= Exercise materials =
────────────────────────────────────────

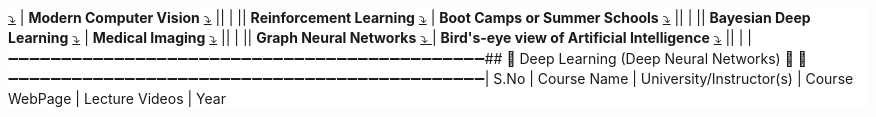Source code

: [:arrow_heading_down:](https://github.com/kmario23/deep-learning-drizzle#cupid-general-machine-learning-cyclone-boom) | **Modern Computer Vision** [:arrow_heading_down:](https://github.com/kmario23/deep-learning-drizzle#fire-modern-computer-vision-camera_flash-movie_camera) ||                                                              |                                                              || **Reinforcement Learning**  [:arrow_heading_down:](https://github.com/kmario23/deep-learning-drizzle#balloon-reinforcement-learning-hotsprings-video_game) | **Boot Camps or Summer Schools** [:arrow_heading_down:](https://github.com/kmario23/deep-learning-drizzle#star2-boot-camps-or-summer-schools-maple_leaf) ||                                                              |                                                              || **Bayesian Deep Learning** [:arrow_heading_down:](https://github.com/kmario23/deep-learning-drizzle#game_die-bayesian-deep-learning-spades-gem) | **Medical Imaging** [:arrow_heading_down:](https://github.com/kmario23/deep-learning-drizzle#movie_camera-medical-imaging-camera-video_camera) ||                                                              |                                                              || **Graph Neural Networks** [:arrow_heading_down: ](https://github.com/kmario23/deep-learning-drizzle#tada-graph-neural-networks-geometric-dl-confetti_ball-balloon) | **Bird's-eye view of Artificial Intelligence** [:arrow_heading_down:](https://github.com/kmario23/deep-learning-drizzle#bird-birds-eye-view-of-agi-eagle) ||                                                              |                                                              |:heavy_minus_sign::heavy_minus_sign::heavy_minus_sign::heavy_minus_sign::heavy_minus_sign::heavy_minus_sign::heavy_minus_sign::heavy_minus_sign::heavy_minus_sign::heavy_minus_sign::heavy_minus_sign::heavy_minus_sign::heavy_minus_sign::heavy_minus_sign::heavy_minus_sign::heavy_minus_sign::heavy_minus_sign::heavy_minus_sign::heavy_minus_sign::heavy_minus_sign::heavy_minus_sign::heavy_minus_sign::heavy_minus_sign::heavy_minus_sign::heavy_minus_sign::heavy_minus_sign::heavy_minus_sign::heavy_minus_sign::heavy_minus_sign::heavy_minus_sign::heavy_minus_sign::heavy_minus_sign::heavy_minus_sign::heavy_minus_sign::heavy_minus_sign::heavy_minus_sign::heavy_minus_sign::heavy_minus_sign::heavy_minus_sign::heavy_minus_sign::heavy_minus_sign::heavy_minus_sign::heavy_minus_sign::heavy_minus_sign::heavy_minus_sign:## :tada: Deep Learning (Deep Neural Networks) :confetti_ball: :balloon: :heavy_minus_sign::heavy_minus_sign::heavy_minus_sign::heavy_minus_sign::heavy_minus_sign::heavy_minus_sign::heavy_minus_sign::heavy_minus_sign::heavy_minus_sign::heavy_minus_sign::heavy_minus_sign::heavy_minus_sign::heavy_minus_sign::heavy_minus_sign::heavy_minus_sign::heavy_minus_sign::heavy_minus_sign::heavy_minus_sign::heavy_minus_sign::heavy_minus_sign::heavy_minus_sign::heavy_minus_sign::heavy_minus_sign::heavy_minus_sign::heavy_minus_sign::heavy_minus_sign::heavy_minus_sign::heavy_minus_sign::heavy_minus_sign::heavy_minus_sign::heavy_minus_sign::heavy_minus_sign::heavy_minus_sign::heavy_minus_sign::heavy_minus_sign::heavy_minus_sign::heavy_minus_sign::heavy_minus_sign::heavy_minus_sign::heavy_minus_sign::heavy_minus_sign::heavy_minus_sign::heavy_minus_sign::heavy_minus_sign::heavy_minus_sign:| S.No | Course Name                                           | University/Instructor(s)                       | Course WebPage                                               | Lecture Videos                                               | Year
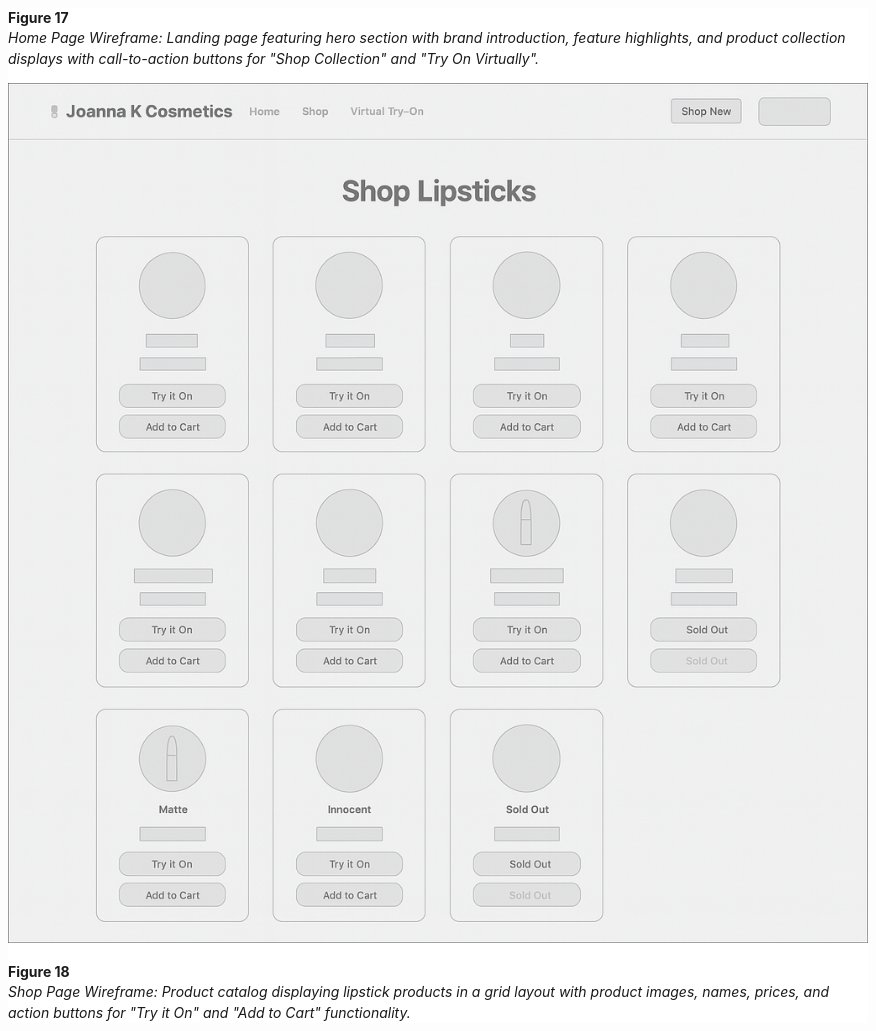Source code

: **Figure 17**  
_Home Page Wireframe: Landing page featuring hero section with brand introduction, feature highlights, and product collection displays with call-to-action buttons for "Shop Collection" and "Try On Virtually"._

![Shop Page Wireframe](Images/chapter3/shop_wf.png)

**Figure 18**  
_Shop Page Wireframe: Product catalog displaying lipstick products in a grid layout with product images, names, prices, and action buttons for "Try it On" and "Add to Cart" functionality._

────────────────────────────────────────

= Task to carry out =
For the listing shown above, count the lines that contain the word "action" and supply only the result.

= Result of the task =
2